- Your objective: Please rewrite all the rows below as a JSON list of strings, with one string per line. Leave out blank lines and the pictures.

START Records for this task

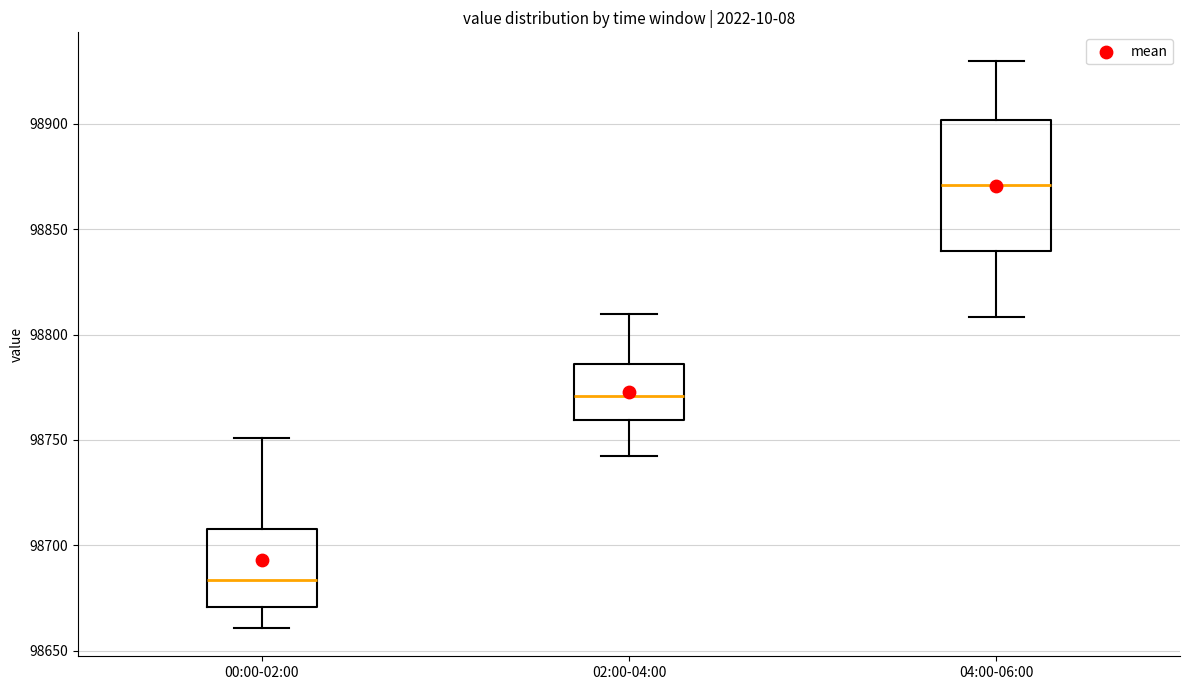

Reading left to right, read every box against the y-axis: the position of its median line, the range the box covers, and the ends of its whiskers. The values are not printed on the chart, so give them approximately, as read against the axis.

00:00-02:00: median 98685, box 98670 to 98710, whiskers 98660 to 98750
02:00-04:00: median 98770, box 98760 to 98785, whiskers 98740 to 98810
04:00-06:00: median 98870, box 98840 to 98900, whiskers 98810 to 98930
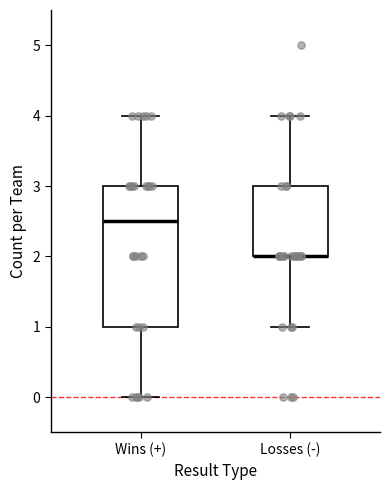

Where is the upper edge of the box for Losses (-) on the y-axis? The values are not printed on the chart, so give them approximately, as read against the axis.

3.0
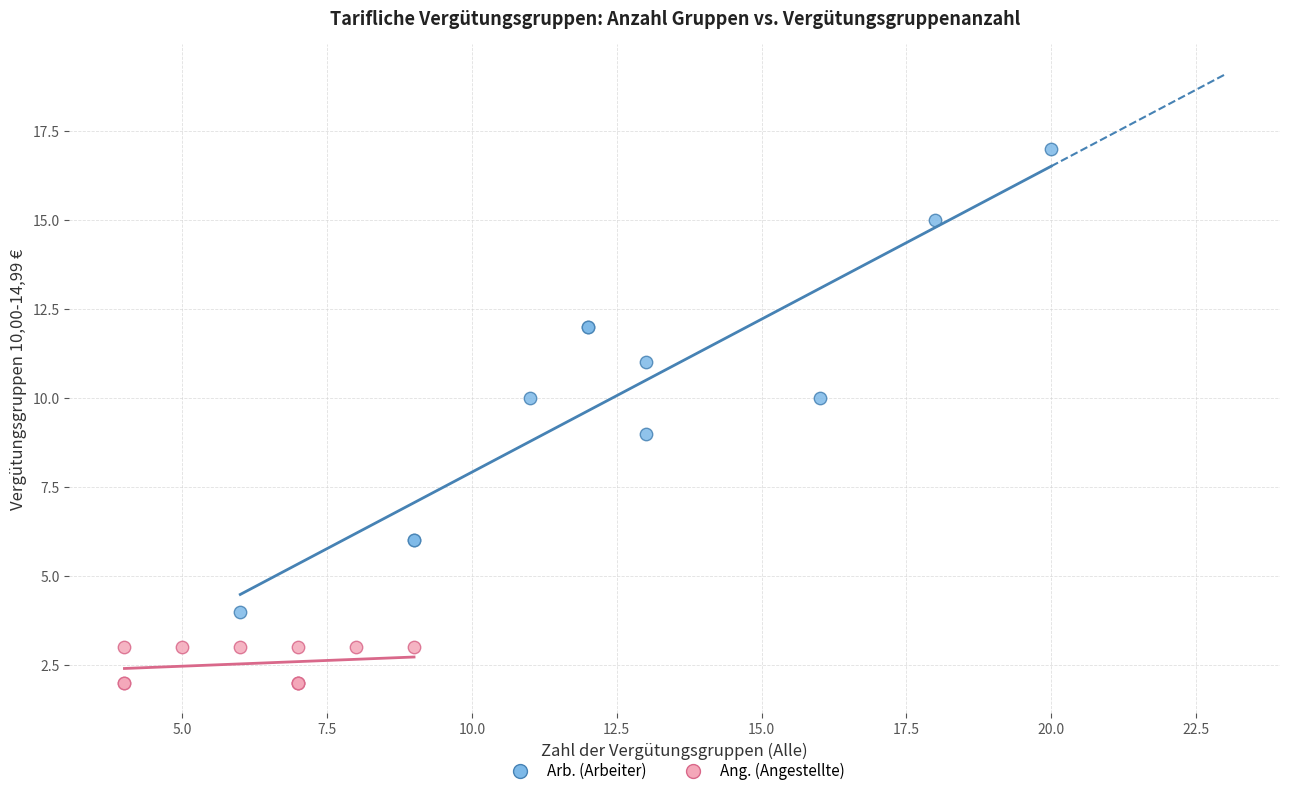

Which series has the widest spread of Y values?

Arb. (Arbeiter)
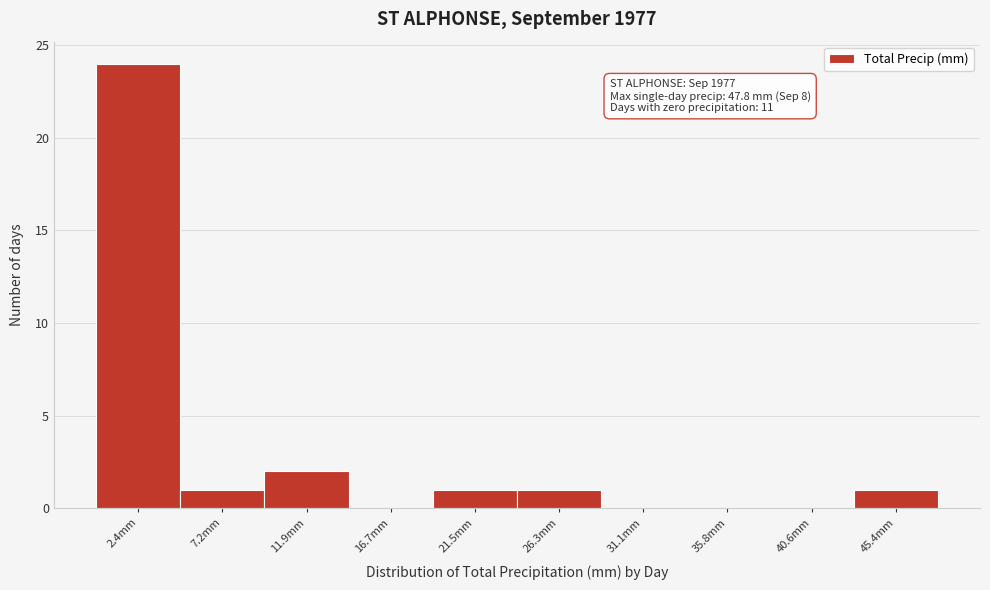

Which range on the x-axis has the tallest bar?

0.0 to 5.0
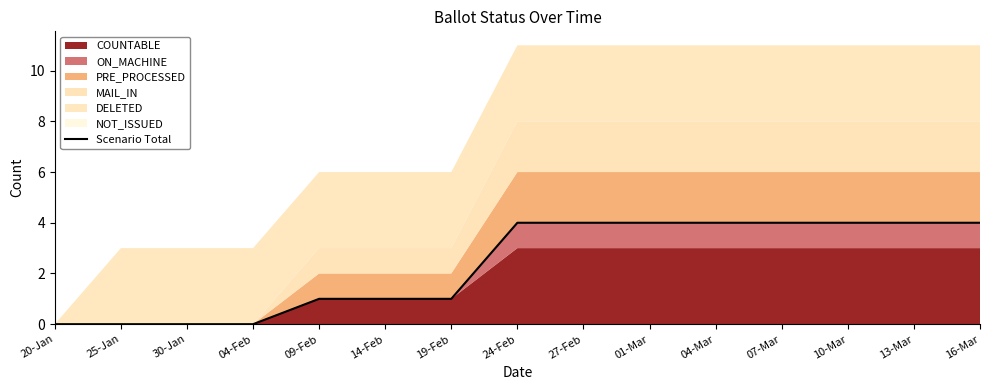

Read the value at 14-Feb.

1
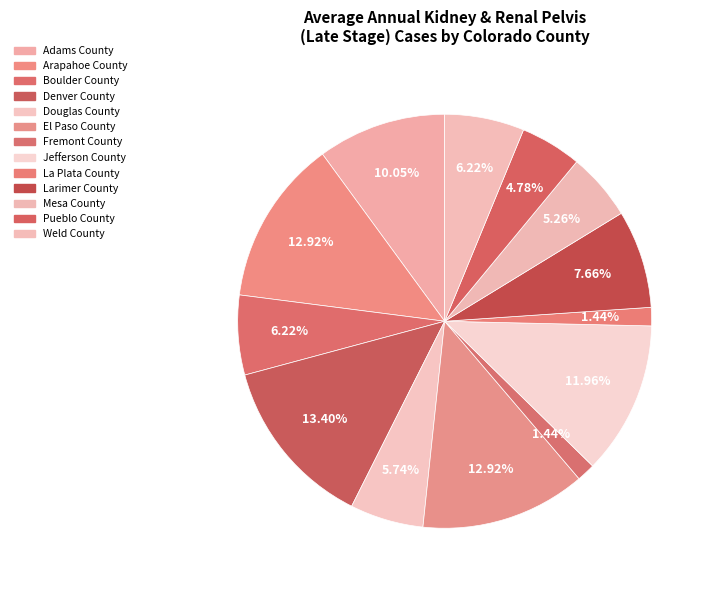

Does Arapahoe County account for over 50% of the chart?

No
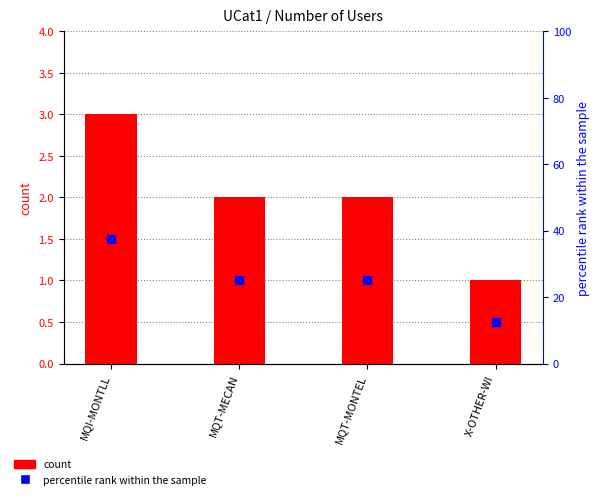

What are all the series names shown in the legend?

count, percentile rank within the sample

END Records for this task

- Answer to the problem:
[
  "Reading left to right, read every box against the y-axis: the position of its median line, the range the box covers, and the ends of its whiskers. The values are not printed on the chart, so give them approximately, as read against the axis.",
  "00:00-02:00: median 98685, box 98670 to 98710, whiskers 98660 to 98750",
  "02:00-04:00: median 98770, box 98760 to 98785, whiskers 98740 to 98810",
  "04:00-06:00: median 98870, box 98840 to 98900, whiskers 98810 to 98930",
  "Where is the upper edge of the box for Losses (-) on the y-axis? The values are not printed on the chart, so give them approximately, as read against the axis.",
  "3.0",
  "Which series has the widest spread of Y values?",
  "Arb. (Arbeiter)",
  "Which range on the x-axis has the tallest bar?",
  "0.0 to 5.0",
  "Read the value at 14-Feb.",
  "1",
  "Does Arapahoe County account for over 50% of the chart?",
  "No",
  "What are all the series names shown in the legend?",
  "count, percentile rank within the sample"
]